Exactly the lines from the first line of the records to the line holding "IREPAIR KAVALA" should be duplicated, and nothing more; pictures stay out.

(Extracted page text data)
========================================================================

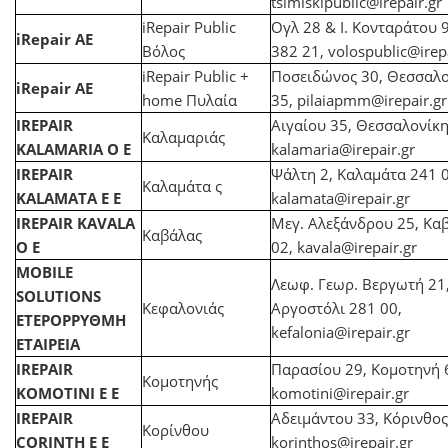
tsimiskipublic@irepair.gr
iRepair Public
Ογλ 28 & Ι. Κονταράτου 
iRepair AE
Βόλος
382 21,
volospublic@irepa
iRepair Public +
Ποσειδώνος 30, Θεσσαλο
iRepair AE
home Πυλαία
35,
pilaiapmm@irepair.gr
IREPAIR
Αιγαίου 35, Θεσσαλονίκ
Καλαμαριάς
KALAMARIA Ο Ε
kalamaria@irepair.gr
IREPAIR
Ψάλτη 2, Καλαμάτα 241 0
Καλαμάτα ς
KALAMATA E E
kalamata@irepair.gr
IREPAIR KAVALA
Μεγ. Αλεξάνδρου 25, Κα
Καβάλας
Ο Ε
02,
kavala@irepair.gr
MOBILE
Λεωφ. Γεωρ. Βεργωτή 21
SOLUTIONS
Κεφαλονιάς
Αργοστόλι 281 00,
ΕΤΕΡΟΡΡΥΘΜΗ
kefalonia@irepair.gr
ΕΤΑΙΡΕΙΑ
IREPAIR
Παρασίου 29, Κομοτηνή 
Κομοτηνής
KOMOTINI Ε Ε
komotini@irepair.gr
IREPAIR
Αδειμάντου 33, Κόρινθος
Κορίνθου
CORINTH Ε Ε
korinthos@irepair.gr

========================================================================

• Written reply:
tsimiskipublic@irepair.gr
iRepair Public
Ογλ 28 & Ι. Κονταράτου 
iRepair AE
Βόλος
382 21,
volospublic@irepa
iRepair Public +
Ποσειδώνος 30, Θεσσαλο
iRepair AE
home Πυλαία
35,
pilaiapmm@irepair.gr
IREPAIR
Αιγαίου 35, Θεσσαλονίκ
Καλαμαριάς
KALAMARIA Ο Ε
kalamaria@irepair.gr
IREPAIR
Ψάλτη 2, Καλαμάτα 241 0
Καλαμάτα ς
KALAMATA E E
kalamata@irepair.gr
IREPAIR KAVALA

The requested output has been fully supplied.